I had business in Orange County last week so Blake flew in and we did a SocCal road “triplet” (too short to be a real road trip). Here’s how it went down:
After my business meetings wrapped up I met Blake at SenderOne Climbing Gym in Santa Ana. I’ve visited a lot of gyms across the country and the world and SenderOne is my favorite. I travel to the LA area quite a bit so I’ve become friends with the three owners, Wes C., Wes S., and Alice. We climbed together for a few hours, grabbed a taco dinner, then Blake and I hit the road for Joshua Tree.
Friday & Saturday:
We hadn’t been to JTree in a couple years. It’s a great winter climbing destination and a cool little hippie town. As Blake always says, “the hippies in Joshua Tree make the hippies in Boulder look like posers”. The climbing at JTree tends to be old school – meaning hard for the grade and sometimes scary. Climbers often preface ratings with the word “JTree” (e.g. “JTree 5.10”) to indicate it’s not your normal level of difficulty. It’s always a humbling experience and this time was no exception. Here’s our tick list:
- Breakfast of Champions (5.8+, 2p)
- Solid Gold (5.10a, 2p) – This may be the most sandbagged route I’ve ever climbed. The first pitch would be rated 5.11 at most climbing destinations and if you blow the mantle move before the last bolt you’re going to take a 35 foot whipper.
- My Laundry (5.9, 2p)
- Overseer (5.9)
- Poodles are People Too (5.10b) – Punchy, super-thin crux. I had poor footwork and took a short fall.
- Tax Man (5.10a) – I blew the onsight last trip but it felt a lot easier this time.
- Head Over Heals (5.10a) – Powerful bouldery crux.
- Sail Away (5.8-)
- Wild Wind (5.9)
Southern California is experiencing unusually warm temperatures for February so we decided to drive to nearby Idyllwild to climb at Tahquitz, a granite peak that reaches 8,846 feet of elevation.
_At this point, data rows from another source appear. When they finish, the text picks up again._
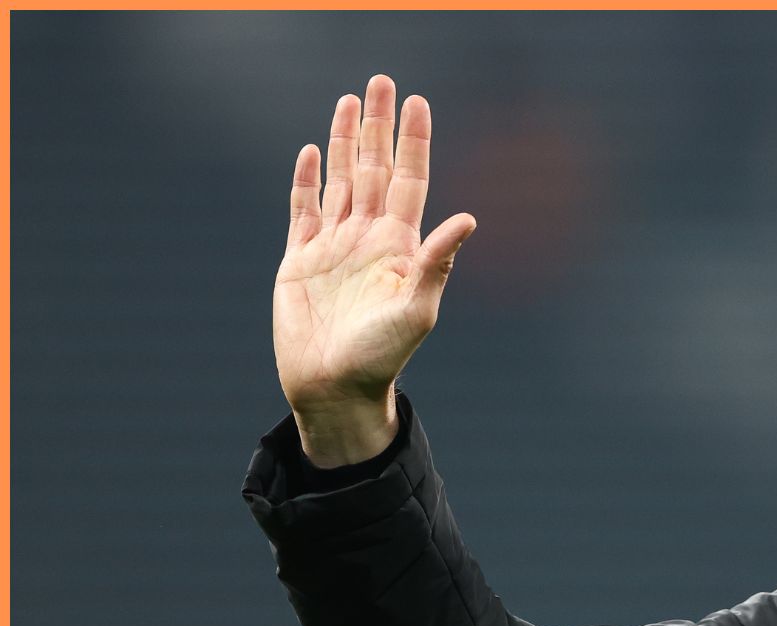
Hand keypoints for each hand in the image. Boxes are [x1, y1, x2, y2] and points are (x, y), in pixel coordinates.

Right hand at [274, 74, 475, 465]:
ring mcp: (334, 245)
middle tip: (381, 81)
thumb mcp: (417, 310)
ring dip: (344, 141)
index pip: (409, 179)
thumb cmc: (382, 357)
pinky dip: (306, 179)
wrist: (334, 387)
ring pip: (340, 180)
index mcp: (400, 245)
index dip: (413, 141)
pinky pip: (303, 209)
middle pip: (374, 168)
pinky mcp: (299, 259)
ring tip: (348, 102)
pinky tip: (312, 151)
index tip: (417, 102)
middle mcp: (369, 238)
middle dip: (377, 126)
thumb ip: (438, 262)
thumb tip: (469, 218)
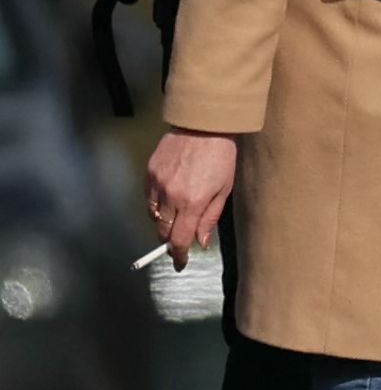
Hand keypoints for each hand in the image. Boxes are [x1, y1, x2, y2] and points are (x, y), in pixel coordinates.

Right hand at [146, 130, 237, 270]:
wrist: (204, 126)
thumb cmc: (221, 159)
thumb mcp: (224, 191)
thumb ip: (210, 218)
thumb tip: (201, 242)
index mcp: (192, 203)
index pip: (179, 239)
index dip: (178, 255)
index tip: (180, 263)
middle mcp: (171, 196)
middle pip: (163, 230)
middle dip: (170, 241)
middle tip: (178, 244)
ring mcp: (157, 183)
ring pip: (153, 215)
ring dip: (162, 224)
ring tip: (174, 223)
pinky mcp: (150, 171)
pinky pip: (148, 197)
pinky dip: (155, 206)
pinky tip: (165, 205)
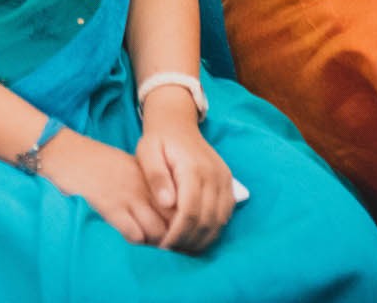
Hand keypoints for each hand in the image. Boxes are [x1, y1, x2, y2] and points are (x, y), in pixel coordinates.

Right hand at [38, 129, 169, 245]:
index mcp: (151, 176)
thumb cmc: (97, 162)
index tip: (177, 232)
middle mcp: (145, 187)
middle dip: (173, 237)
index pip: (180, 204)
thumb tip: (165, 210)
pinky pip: (135, 234)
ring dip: (156, 243)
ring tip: (150, 246)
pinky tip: (130, 236)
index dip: (181, 222)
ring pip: (158, 231)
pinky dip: (137, 241)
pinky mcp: (111, 207)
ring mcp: (129, 197)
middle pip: (173, 220)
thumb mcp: (130, 167)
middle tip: (167, 246)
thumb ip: (148, 185)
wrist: (68, 153)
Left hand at [135, 90, 235, 252]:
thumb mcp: (147, 152)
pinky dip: (213, 229)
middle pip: (207, 220)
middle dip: (189, 241)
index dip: (178, 234)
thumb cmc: (158, 140)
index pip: (190, 212)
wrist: (177, 122)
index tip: (163, 248)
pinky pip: (226, 213)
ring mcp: (225, 179)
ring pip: (220, 220)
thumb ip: (156, 177)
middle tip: (171, 254)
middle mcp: (214, 175)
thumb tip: (167, 203)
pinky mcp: (229, 183)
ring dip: (202, 239)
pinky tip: (196, 237)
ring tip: (182, 249)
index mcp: (194, 168)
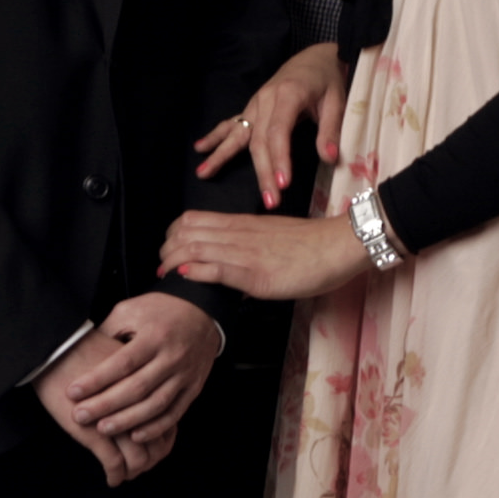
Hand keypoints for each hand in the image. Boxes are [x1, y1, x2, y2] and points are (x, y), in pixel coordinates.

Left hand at [49, 292, 221, 468]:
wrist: (202, 312)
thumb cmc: (160, 310)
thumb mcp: (132, 310)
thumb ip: (110, 331)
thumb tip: (84, 352)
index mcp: (154, 336)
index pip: (122, 363)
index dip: (96, 380)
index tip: (72, 392)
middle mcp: (172, 357)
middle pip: (137, 388)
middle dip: (106, 405)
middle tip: (80, 416)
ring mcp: (185, 375)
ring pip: (155, 405)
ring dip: (128, 420)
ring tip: (103, 429)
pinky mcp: (194, 388)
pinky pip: (175, 413)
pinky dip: (156, 427)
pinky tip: (135, 436)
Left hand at [159, 204, 372, 301]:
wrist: (337, 245)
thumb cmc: (310, 244)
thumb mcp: (271, 238)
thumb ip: (248, 245)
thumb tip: (229, 260)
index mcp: (241, 224)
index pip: (192, 220)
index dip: (172, 234)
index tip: (168, 250)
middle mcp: (238, 234)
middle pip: (185, 232)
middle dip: (165, 249)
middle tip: (161, 265)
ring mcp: (245, 252)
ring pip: (195, 247)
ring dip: (172, 261)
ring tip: (164, 273)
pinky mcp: (256, 273)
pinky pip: (218, 268)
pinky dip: (196, 271)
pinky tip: (185, 276)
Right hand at [195, 41, 350, 205]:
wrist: (315, 58)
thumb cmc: (327, 79)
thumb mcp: (337, 101)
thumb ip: (330, 130)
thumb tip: (329, 158)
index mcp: (287, 95)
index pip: (278, 133)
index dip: (279, 159)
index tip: (282, 184)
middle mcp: (266, 100)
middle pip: (258, 140)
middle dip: (262, 172)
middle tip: (270, 199)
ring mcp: (255, 104)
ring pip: (240, 134)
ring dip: (222, 156)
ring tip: (204, 173)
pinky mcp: (252, 108)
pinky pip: (232, 124)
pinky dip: (215, 137)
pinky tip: (200, 148)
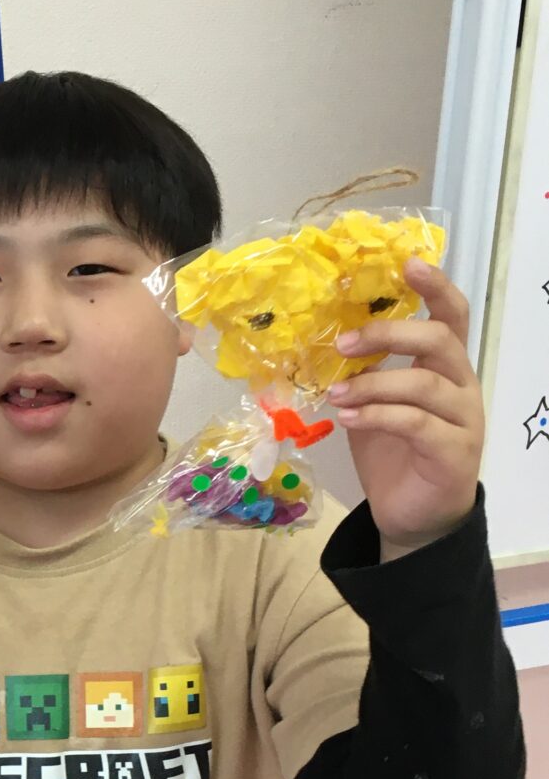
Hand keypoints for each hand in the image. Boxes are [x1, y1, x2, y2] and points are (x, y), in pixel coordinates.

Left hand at [330, 258, 482, 551]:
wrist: (413, 515)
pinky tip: (349, 418)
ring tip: (336, 393)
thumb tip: (317, 341)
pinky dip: (378, 416)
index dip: (434, 286)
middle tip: (344, 343)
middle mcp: (461, 386)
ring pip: (424, 384)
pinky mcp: (453, 452)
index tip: (406, 263)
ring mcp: (462, 419)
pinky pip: (417, 424)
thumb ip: (360, 373)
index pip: (451, 315)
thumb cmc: (393, 453)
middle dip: (389, 334)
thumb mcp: (371, 404)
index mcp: (445, 366)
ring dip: (373, 383)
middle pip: (440, 340)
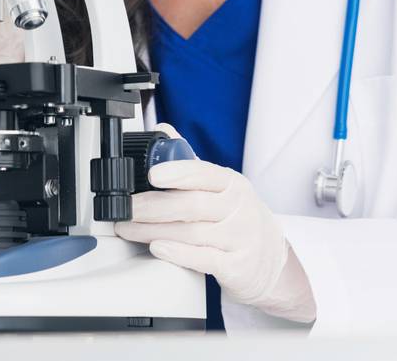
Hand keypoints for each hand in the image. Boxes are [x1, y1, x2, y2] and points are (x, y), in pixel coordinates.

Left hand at [114, 125, 316, 322]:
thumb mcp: (221, 187)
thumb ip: (190, 162)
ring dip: (152, 231)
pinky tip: (157, 247)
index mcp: (232, 184)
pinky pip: (204, 259)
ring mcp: (240, 239)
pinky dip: (178, 254)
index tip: (152, 175)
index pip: (204, 173)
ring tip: (127, 228)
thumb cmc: (237, 217)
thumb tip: (163, 130)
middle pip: (190, 205)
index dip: (177, 173)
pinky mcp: (237, 267)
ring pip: (191, 233)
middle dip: (151, 207)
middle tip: (125, 208)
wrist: (271, 259)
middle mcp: (239, 209)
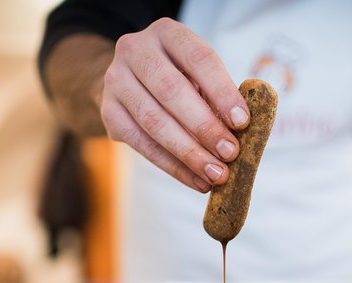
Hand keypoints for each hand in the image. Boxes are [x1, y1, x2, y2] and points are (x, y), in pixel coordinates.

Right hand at [100, 18, 249, 191]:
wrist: (128, 81)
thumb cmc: (177, 78)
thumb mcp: (197, 74)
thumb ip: (217, 96)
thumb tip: (242, 133)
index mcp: (167, 33)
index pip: (199, 59)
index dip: (222, 91)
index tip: (242, 121)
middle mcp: (135, 50)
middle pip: (172, 91)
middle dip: (205, 127)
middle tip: (231, 153)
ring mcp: (116, 81)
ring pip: (155, 122)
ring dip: (190, 153)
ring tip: (216, 175)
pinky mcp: (109, 112)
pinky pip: (142, 144)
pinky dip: (173, 166)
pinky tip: (196, 180)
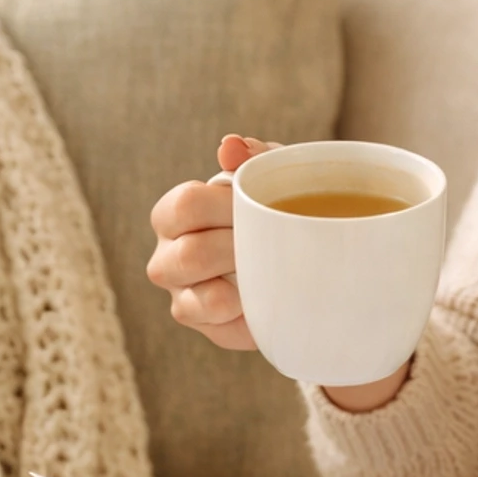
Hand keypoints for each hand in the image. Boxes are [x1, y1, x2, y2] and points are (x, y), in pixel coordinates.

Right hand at [146, 135, 413, 409]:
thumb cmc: (278, 207)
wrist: (309, 257)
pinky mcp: (206, 326)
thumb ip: (254, 156)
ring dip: (237, 285)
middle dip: (236, 250)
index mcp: (177, 213)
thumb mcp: (274, 175)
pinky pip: (216, 329)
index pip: (185, 206)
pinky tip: (263, 297)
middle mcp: (169, 254)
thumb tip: (230, 147)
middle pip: (186, 256)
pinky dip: (243, 314)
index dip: (225, 207)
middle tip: (271, 243)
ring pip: (189, 300)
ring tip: (265, 270)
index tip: (263, 207)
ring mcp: (182, 293)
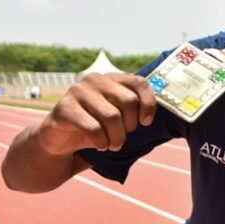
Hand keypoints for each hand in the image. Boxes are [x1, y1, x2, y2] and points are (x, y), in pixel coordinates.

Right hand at [34, 73, 155, 154]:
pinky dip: (101, 142)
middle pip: (128, 101)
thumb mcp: (118, 116)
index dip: (149, 104)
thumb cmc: (95, 127)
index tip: (146, 122)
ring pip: (112, 116)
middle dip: (130, 126)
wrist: (59, 140)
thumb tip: (165, 110)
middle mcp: (94, 79)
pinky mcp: (63, 108)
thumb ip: (135, 108)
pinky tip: (100, 145)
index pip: (140, 83)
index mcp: (111, 78)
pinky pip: (94, 128)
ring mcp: (77, 91)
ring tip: (112, 144)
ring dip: (117, 138)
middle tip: (123, 136)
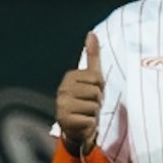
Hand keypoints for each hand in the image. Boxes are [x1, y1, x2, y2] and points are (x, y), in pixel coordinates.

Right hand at [55, 32, 103, 153]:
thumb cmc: (86, 101)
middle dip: (97, 101)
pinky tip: (83, 123)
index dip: (100, 88)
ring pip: (93, 107)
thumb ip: (92, 55)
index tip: (92, 93)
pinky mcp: (64, 121)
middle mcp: (62, 90)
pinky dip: (90, 125)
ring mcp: (62, 105)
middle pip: (96, 93)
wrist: (77, 129)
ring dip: (94, 114)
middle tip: (89, 106)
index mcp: (69, 77)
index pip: (97, 79)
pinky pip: (90, 120)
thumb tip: (92, 33)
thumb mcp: (92, 78)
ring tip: (86, 114)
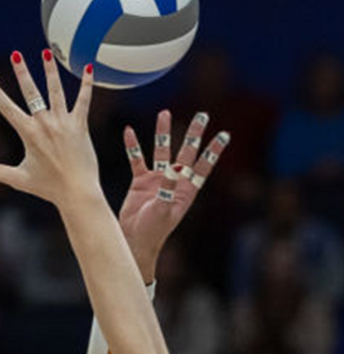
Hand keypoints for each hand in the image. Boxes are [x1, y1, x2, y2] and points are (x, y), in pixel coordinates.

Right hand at [0, 49, 99, 204]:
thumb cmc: (48, 187)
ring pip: (56, 90)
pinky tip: (88, 68)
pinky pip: (84, 100)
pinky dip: (87, 84)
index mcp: (28, 134)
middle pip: (31, 92)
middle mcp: (45, 124)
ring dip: (50, 70)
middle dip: (22, 72)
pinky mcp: (81, 125)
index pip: (7, 108)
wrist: (77, 192)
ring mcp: (64, 123)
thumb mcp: (17, 178)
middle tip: (16, 54)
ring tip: (46, 52)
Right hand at [119, 110, 230, 281]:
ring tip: (164, 113)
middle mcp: (174, 181)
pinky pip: (136, 159)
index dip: (214, 150)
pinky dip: (133, 146)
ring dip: (163, 132)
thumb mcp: (163, 210)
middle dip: (194, 134)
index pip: (203, 165)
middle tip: (202, 115)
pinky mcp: (140, 181)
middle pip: (186, 152)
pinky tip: (129, 131)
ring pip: (161, 150)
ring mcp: (157, 179)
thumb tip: (172, 168)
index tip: (224, 134)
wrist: (134, 240)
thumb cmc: (153, 231)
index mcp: (186, 190)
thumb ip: (167, 189)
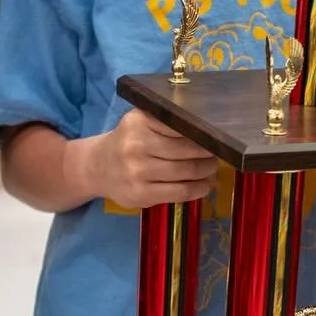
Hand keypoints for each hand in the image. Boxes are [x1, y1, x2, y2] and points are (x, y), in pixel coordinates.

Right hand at [86, 108, 217, 208]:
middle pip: (185, 150)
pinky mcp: (141, 194)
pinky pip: (179, 192)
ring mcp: (137, 172)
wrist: (97, 168)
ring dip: (206, 171)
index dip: (202, 132)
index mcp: (138, 122)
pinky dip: (198, 189)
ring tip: (212, 168)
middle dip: (208, 153)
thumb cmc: (127, 142)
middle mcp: (135, 145)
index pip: (179, 125)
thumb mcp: (140, 122)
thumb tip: (208, 128)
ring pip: (184, 172)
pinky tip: (205, 185)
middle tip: (218, 153)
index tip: (216, 135)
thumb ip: (166, 121)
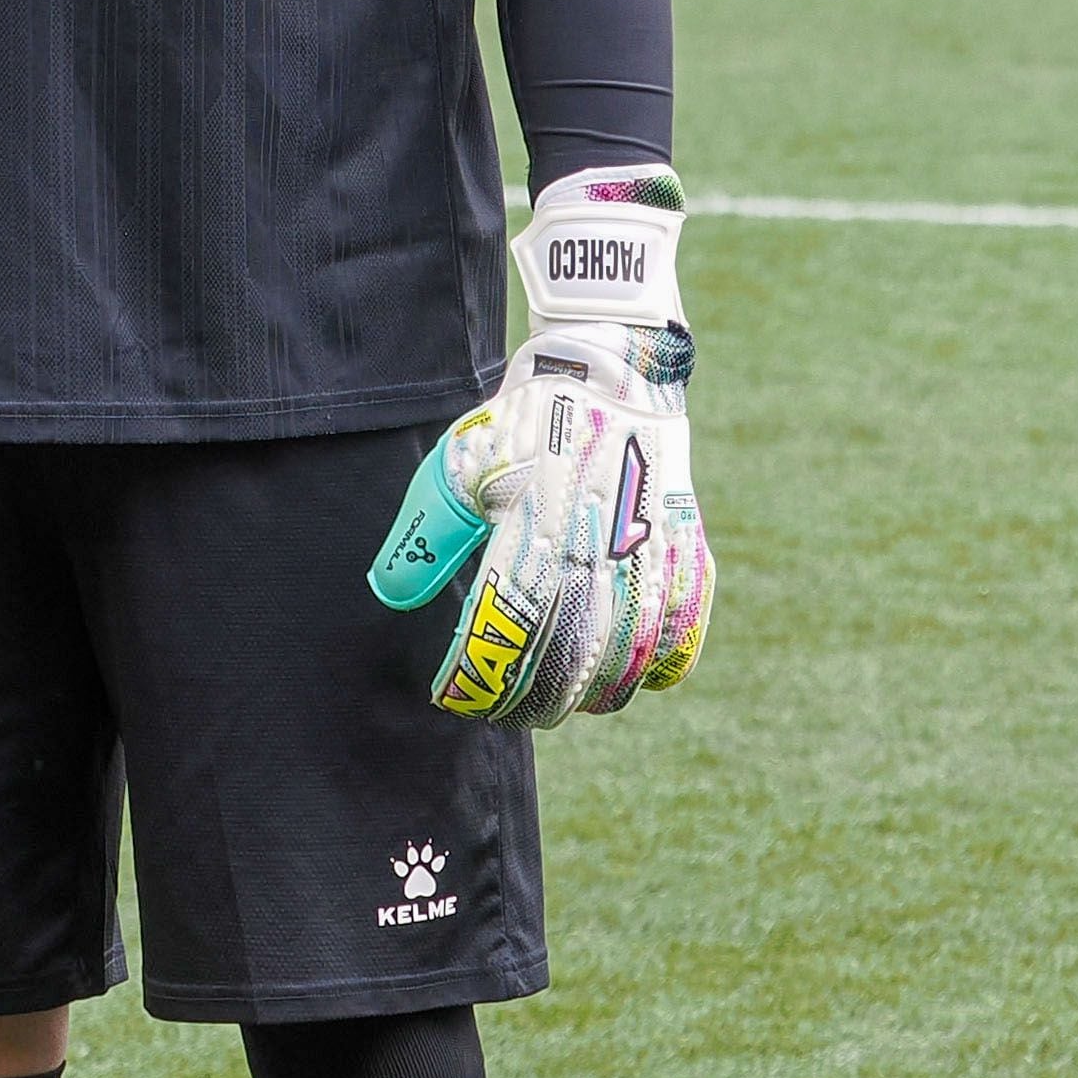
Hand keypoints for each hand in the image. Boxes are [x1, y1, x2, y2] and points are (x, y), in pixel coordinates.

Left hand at [370, 167, 711, 728]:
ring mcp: (649, 552)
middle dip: (531, 700)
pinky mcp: (684, 547)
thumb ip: (427, 532)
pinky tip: (635, 677)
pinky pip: (684, 628)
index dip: (478, 677)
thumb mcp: (460, 466)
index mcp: (536, 528)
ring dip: (591, 691)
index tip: (452, 695)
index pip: (505, 632)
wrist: (611, 368)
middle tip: (504, 709)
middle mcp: (597, 549)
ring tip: (561, 701)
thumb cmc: (524, 420)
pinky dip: (662, 663)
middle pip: (569, 661)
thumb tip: (393, 594)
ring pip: (628, 657)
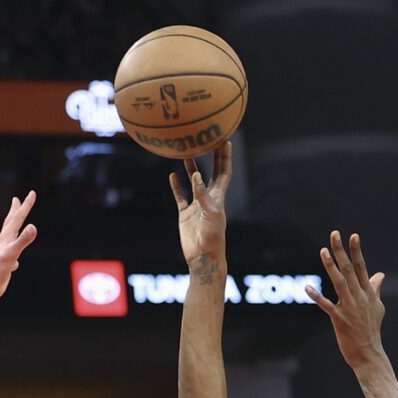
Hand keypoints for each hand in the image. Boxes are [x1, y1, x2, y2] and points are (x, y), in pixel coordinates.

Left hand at [0, 192, 39, 305]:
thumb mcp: (11, 254)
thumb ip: (22, 241)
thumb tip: (33, 226)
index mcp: (5, 239)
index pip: (18, 219)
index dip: (26, 206)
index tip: (32, 193)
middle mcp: (2, 244)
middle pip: (10, 224)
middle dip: (15, 212)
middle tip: (17, 200)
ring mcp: (2, 254)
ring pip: (9, 238)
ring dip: (13, 230)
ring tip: (16, 226)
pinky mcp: (2, 265)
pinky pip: (10, 255)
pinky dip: (14, 253)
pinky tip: (15, 260)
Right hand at [170, 142, 230, 266]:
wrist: (203, 257)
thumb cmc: (212, 238)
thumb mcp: (210, 214)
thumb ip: (202, 194)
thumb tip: (196, 174)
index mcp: (218, 198)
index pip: (224, 172)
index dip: (225, 157)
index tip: (225, 141)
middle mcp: (208, 198)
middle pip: (211, 172)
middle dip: (211, 157)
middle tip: (207, 140)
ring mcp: (196, 205)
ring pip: (193, 182)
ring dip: (190, 167)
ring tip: (184, 152)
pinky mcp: (185, 214)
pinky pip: (180, 196)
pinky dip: (176, 186)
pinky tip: (172, 175)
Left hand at [306, 232, 386, 368]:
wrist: (369, 353)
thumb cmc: (372, 330)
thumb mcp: (377, 307)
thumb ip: (375, 289)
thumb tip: (380, 275)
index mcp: (368, 293)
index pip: (362, 267)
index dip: (357, 251)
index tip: (353, 236)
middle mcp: (360, 297)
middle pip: (349, 269)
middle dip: (341, 251)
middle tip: (334, 234)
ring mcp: (349, 307)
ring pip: (339, 282)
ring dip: (330, 266)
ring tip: (323, 251)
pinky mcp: (340, 319)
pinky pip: (326, 305)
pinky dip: (316, 296)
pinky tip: (307, 287)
Our objective was Open Book, the first 5.9 in the U.S. The weather was incredible – even at altitude temps were in the high 60’s and on the sunny rock it felt even warmer. Open Book is only 3 pitches long but it feels like a bigger route – probably because it involves a sustained, strenuous climbing and semi-hanging belays. The crux is a 60 foot section of wide crack in a huge dihedral that most people lieback. Between the sustained liebacking and placing gear it gets pretty pumpy. I usually pride myself in managing gear well, but on the crux pitch I left crucial cams either at the belay or low on the route and ended up shuffling my one #4 cam a long way and still had to run it out 20+ feet to the next placement. And I didn’t have the right gear to set a belay at the best location (past the roof) so we had an uncomfortable hanging belay below under the roof. One of the reasons I love multi-pitch trad climbing is because of the mental challenge of managing gear. It takes experience to be good and there’s always something to learn.
After we finished Open Book, we rapped down and did one more single pitch route, Dave’s Deviation. By this point, after four days of climbing, our feet were pretty tender so we called it a day, grabbed dinner at our favorite restaurant in Palm Springs, and flew back to chilly Dallas the next morning.